■ **Your assignment**
For the entries below, the result should be an exact transcription of the lines from the one with "San Francisco où la" up to and including the one with "транства. Приобретая товары", and only those.
Given data section start
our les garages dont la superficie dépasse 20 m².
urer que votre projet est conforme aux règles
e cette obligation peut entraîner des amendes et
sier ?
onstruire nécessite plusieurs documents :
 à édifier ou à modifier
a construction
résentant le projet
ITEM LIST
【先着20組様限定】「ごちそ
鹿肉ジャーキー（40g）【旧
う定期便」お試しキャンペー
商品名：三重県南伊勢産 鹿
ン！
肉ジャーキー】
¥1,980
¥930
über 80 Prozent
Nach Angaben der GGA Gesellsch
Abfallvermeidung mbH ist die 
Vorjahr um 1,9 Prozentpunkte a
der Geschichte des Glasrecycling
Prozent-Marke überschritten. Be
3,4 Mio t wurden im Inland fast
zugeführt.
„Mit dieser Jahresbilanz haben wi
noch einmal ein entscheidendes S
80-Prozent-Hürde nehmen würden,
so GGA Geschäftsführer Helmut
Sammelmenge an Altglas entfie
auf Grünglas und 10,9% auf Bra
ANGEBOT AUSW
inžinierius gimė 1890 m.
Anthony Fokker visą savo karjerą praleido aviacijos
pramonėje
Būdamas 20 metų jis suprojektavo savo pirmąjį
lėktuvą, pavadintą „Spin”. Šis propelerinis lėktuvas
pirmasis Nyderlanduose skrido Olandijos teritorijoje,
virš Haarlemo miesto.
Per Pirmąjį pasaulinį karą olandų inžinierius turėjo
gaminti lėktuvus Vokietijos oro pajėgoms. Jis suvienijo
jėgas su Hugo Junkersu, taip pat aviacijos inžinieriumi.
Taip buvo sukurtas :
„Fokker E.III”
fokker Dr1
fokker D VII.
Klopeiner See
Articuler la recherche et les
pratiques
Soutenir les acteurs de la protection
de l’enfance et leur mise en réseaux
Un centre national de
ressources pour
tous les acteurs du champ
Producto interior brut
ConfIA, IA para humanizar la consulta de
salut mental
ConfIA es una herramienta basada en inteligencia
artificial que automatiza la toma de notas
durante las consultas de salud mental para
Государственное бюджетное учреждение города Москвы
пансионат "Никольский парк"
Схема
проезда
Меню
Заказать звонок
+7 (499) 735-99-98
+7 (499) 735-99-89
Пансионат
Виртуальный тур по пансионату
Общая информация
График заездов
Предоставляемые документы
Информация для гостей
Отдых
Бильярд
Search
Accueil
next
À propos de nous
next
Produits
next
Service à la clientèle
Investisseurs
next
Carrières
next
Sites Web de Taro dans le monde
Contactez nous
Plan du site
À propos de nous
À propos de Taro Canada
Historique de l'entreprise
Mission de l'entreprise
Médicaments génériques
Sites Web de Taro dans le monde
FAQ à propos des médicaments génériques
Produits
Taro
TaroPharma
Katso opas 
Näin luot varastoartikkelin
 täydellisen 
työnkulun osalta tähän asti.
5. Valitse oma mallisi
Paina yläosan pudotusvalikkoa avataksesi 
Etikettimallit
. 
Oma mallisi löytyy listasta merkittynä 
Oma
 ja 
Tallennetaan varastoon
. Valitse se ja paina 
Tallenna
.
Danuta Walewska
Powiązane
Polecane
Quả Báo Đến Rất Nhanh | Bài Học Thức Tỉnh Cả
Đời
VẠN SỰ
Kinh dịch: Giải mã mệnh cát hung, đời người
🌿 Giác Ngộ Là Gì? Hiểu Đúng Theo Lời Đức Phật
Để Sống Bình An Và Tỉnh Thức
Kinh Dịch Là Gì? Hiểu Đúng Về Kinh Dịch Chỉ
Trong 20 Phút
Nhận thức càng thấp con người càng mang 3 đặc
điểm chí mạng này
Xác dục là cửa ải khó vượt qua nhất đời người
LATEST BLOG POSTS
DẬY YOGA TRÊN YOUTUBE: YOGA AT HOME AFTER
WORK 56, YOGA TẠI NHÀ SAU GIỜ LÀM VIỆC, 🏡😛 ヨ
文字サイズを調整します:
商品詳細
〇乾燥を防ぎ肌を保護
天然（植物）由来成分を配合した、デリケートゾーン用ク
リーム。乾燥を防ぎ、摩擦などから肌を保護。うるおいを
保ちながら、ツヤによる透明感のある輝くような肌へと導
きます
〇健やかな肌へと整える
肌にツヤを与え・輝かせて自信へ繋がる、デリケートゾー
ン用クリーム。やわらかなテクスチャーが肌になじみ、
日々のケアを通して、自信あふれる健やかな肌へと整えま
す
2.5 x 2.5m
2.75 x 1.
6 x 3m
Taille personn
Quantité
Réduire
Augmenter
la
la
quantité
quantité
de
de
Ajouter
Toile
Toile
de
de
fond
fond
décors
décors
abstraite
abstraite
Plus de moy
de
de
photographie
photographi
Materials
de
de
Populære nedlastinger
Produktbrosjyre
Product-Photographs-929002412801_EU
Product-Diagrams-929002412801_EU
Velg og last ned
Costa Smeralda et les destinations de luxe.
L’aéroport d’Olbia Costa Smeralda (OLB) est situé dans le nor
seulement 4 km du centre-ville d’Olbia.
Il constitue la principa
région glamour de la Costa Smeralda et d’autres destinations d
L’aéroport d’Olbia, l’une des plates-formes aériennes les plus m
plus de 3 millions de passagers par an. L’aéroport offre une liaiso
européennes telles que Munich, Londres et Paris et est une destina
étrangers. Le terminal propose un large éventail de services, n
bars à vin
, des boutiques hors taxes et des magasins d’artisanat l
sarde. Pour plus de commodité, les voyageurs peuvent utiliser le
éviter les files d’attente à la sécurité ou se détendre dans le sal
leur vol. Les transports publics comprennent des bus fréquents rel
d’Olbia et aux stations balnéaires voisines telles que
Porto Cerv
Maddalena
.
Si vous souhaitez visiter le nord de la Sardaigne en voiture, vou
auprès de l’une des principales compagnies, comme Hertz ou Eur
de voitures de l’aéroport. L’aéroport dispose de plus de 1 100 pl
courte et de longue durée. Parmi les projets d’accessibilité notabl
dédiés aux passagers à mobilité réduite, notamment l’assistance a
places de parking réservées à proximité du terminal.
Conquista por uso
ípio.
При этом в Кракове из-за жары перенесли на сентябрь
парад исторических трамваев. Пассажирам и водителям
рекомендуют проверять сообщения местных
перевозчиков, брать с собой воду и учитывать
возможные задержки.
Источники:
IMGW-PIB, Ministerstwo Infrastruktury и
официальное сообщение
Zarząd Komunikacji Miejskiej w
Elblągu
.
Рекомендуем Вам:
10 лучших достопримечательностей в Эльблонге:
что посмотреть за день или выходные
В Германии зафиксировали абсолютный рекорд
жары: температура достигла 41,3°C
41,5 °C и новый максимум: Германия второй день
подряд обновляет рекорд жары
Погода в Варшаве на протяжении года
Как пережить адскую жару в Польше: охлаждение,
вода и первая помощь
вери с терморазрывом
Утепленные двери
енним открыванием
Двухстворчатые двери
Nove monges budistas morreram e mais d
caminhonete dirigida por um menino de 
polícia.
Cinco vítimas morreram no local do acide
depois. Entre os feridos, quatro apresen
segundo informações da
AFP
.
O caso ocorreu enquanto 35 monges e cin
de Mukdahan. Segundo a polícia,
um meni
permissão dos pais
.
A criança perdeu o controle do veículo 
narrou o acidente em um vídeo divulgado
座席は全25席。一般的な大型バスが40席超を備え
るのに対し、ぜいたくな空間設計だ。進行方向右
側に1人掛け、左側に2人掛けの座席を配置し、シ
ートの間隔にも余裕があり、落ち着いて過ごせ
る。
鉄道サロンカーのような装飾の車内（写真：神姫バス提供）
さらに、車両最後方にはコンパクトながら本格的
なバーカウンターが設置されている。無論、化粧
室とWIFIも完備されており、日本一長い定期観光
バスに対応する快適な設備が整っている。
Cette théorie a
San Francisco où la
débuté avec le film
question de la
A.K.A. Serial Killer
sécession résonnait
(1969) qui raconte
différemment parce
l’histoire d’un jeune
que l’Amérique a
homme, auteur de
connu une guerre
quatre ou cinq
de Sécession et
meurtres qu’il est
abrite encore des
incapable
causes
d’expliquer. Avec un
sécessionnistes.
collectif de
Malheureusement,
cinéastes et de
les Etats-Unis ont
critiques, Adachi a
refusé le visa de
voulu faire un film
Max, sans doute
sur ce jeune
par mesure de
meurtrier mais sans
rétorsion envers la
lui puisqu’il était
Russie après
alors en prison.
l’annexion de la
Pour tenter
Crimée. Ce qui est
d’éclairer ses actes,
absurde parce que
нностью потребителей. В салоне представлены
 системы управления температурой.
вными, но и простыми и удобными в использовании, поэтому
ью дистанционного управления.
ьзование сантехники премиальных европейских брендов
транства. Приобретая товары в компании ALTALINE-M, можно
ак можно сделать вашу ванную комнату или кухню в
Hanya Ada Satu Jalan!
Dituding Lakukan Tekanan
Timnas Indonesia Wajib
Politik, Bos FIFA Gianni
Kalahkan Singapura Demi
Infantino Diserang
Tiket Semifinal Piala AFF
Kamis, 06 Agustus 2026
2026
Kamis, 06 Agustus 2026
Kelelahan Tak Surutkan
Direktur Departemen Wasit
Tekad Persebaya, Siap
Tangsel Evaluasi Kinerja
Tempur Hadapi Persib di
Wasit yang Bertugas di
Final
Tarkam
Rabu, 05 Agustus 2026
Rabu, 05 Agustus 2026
Given data section end
■ **Response to this exercise**
San Francisco où la
débuté avec le film
question de la
A.K.A. Serial Killer
sécession résonnait
(1969) qui raconte
différemment parce
l’histoire d’un jeune
que l’Amérique a
homme, auteur de
connu une guerre
quatre ou cinq
de Sécession et
meurtres qu’il est
abrite encore des
incapable
causes
d’expliquer. Avec un
sécessionnistes.
collectif de
Malheureusement,
cinéastes et de
les Etats-Unis ont
critiques, Adachi a
refusé le visa de
voulu faire un film
Max, sans doute
sur ce jeune
par mesure de
meurtrier mais sans
rétorsion envers la
lui puisqu’il était
Russie après
alors en prison.
l’annexion de la
Pour tenter
Crimée. Ce qui est
d’éclairer ses actes,
absurde parce que
нностью потребителей. В салоне представлены
 системы управления температурой.
вными, но и простыми и удобными в использовании, поэтому
ью дистанционного управления.
ьзование сантехники премиальных европейских брендов
транства. Приобретая товары в компании ALTALINE-M, можно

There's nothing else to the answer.